As in many Hasidic communities, the community in New Square tends to exercise its voting power as a bloc, under the guidance of the Grand Rabbi. He usually supports incumbents or those likely to win, putting the community in a good position to receive government support.

In 1992, New Square voted 822 for President George Bush, to 93 for Bill Clinton. In 1996, voters supported President Clinton over Bob Dole, 1,110 to 31. In 1994, voters backed Mario Cuomo against George Pataki, 907 to 63, and in 1998, voters backed Governor Pataki over Democrat Peter Vallone, 1,132 to 8. In November 2000, vice president Al Gore received more votes than George W. Bush, 1,388 to 25, after the former visited Twersky in February of the year. During the 2000 Senate campaign, First Lady Hillary Clinton visited Rabbi Twersky and his wife in New Square, while running for the U.S. Senate, and received nearly 100 percent of the local vote. Twersky was invited to the White House in December 2000 (Hanukkah 5761), and secured commutations for the criminal sentences of four Skver Hasidim, who had been convicted of defrauding the government of more than 30 million dollars to benefit the educational institutions of New Square.

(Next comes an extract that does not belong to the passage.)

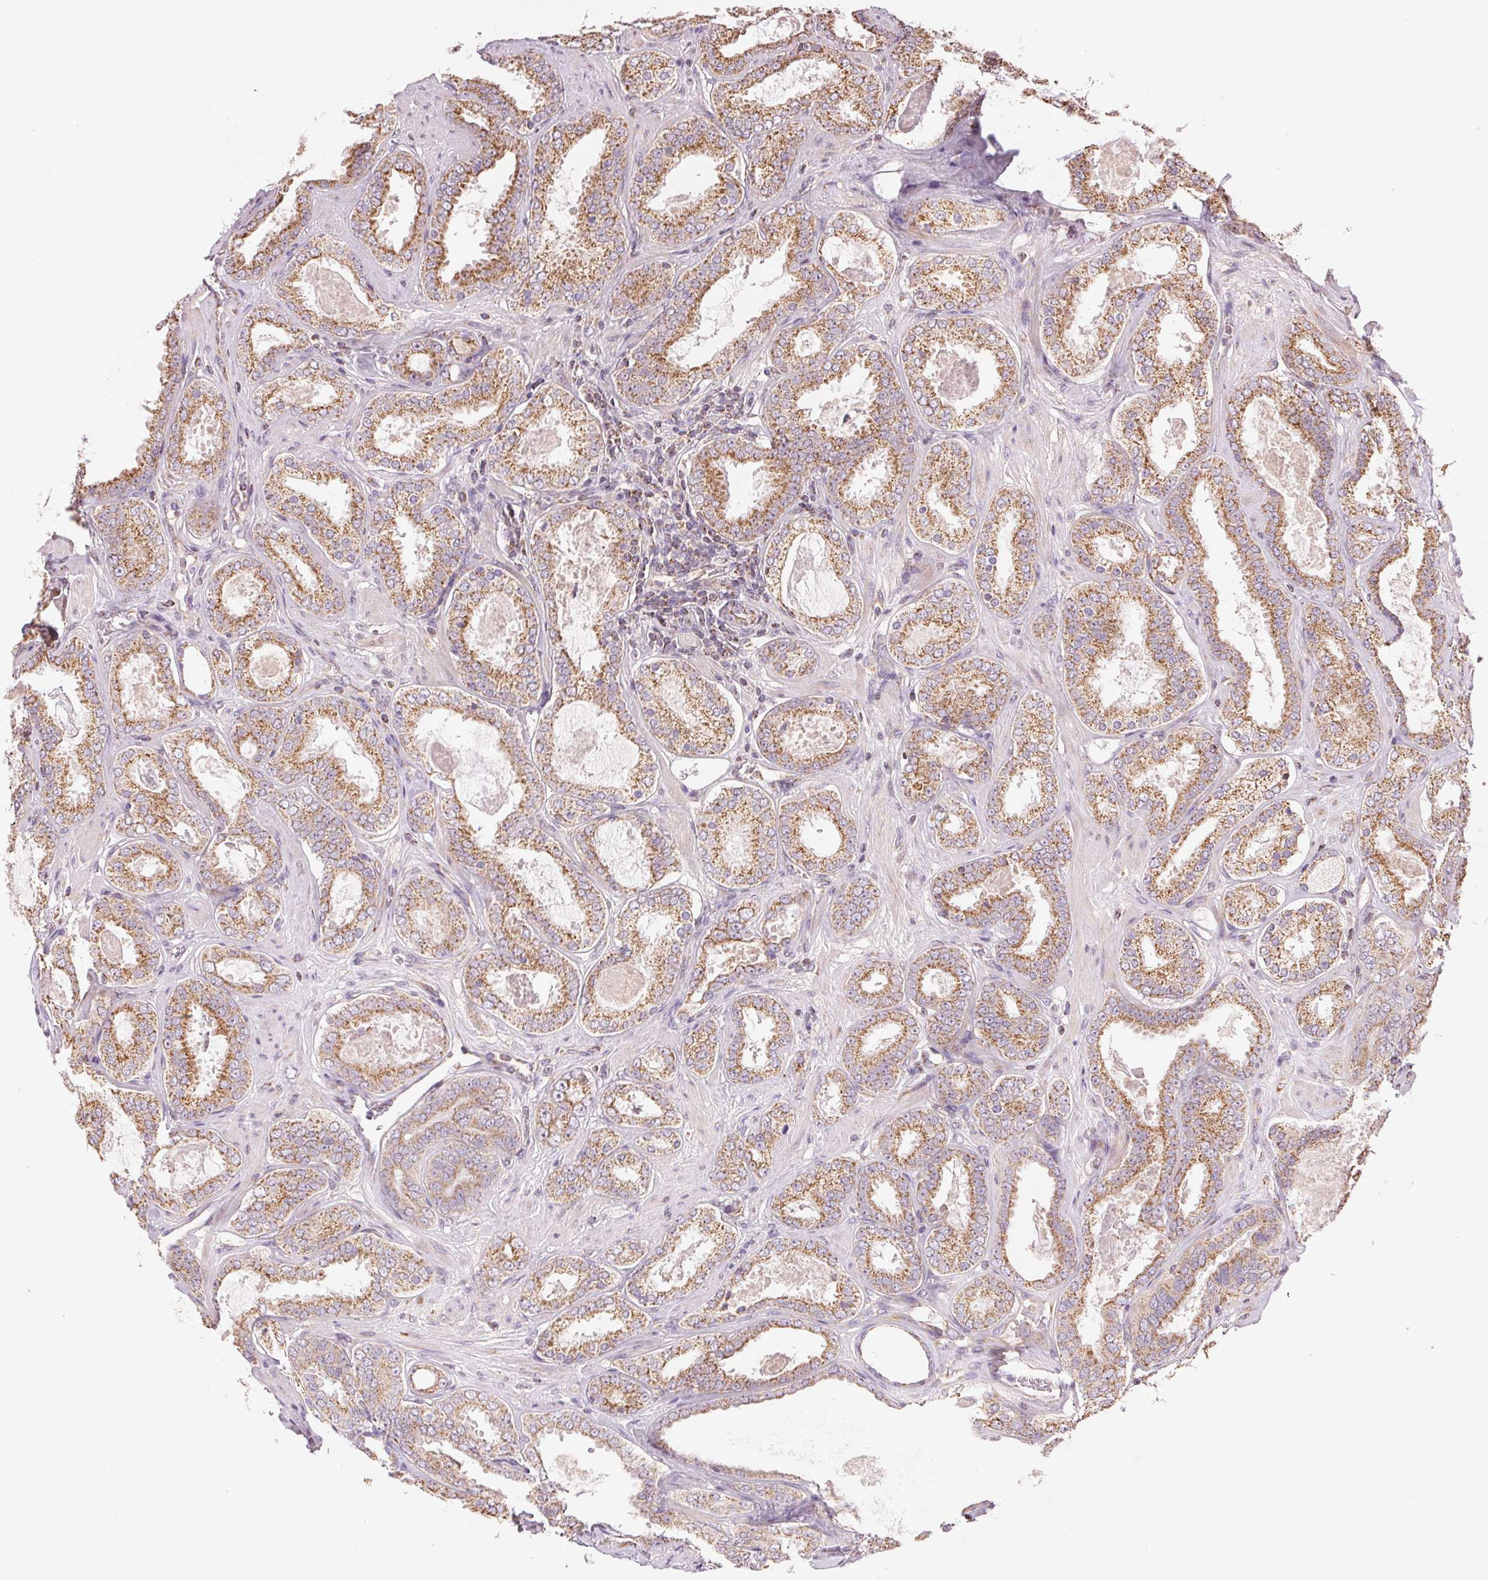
{"staining": {"intensity": "moderate", "quantity": ">75%", "location": "cytoplasmic/membranous"}, "tissue": "prostate cancer", "cell_type": "Tumor cells", "image_type": "cancer", "snomed": [{"axis": "morphology", "description": "Adenocarcinoma, High grade"}, {"axis": "topography", "description": "Prostate"}], "caption": "Immunohistochemistry of prostate cancer (high-grade adenocarcinoma) shows medium levels of moderate cytoplasmic/membranous positivity in about >75% of tumor cells. (Brightfield microscopy of DAB IHC at high magnification).", "gene": "DGUOK", "patient": {"sex": "male", "age": 63}}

===Attitude towards sexual abuse cases===
Twersky has been accused by multiple community members of dismissing out of hand allegations of sexual abuse of children allegedly committed by other community members. In one instance of this, upon being informed of a case of ongoing sexual abuse having been perpetrated on a victim by his teacher for five years, Twersky replied in איך וויס נישט, און איך גלייב נישט! (lit. 'I don't know it, and I don't believe it!') Another abuse victim who sought his council, said he told her, "[D]on't ever tell anyone you spoke to me about it!!!"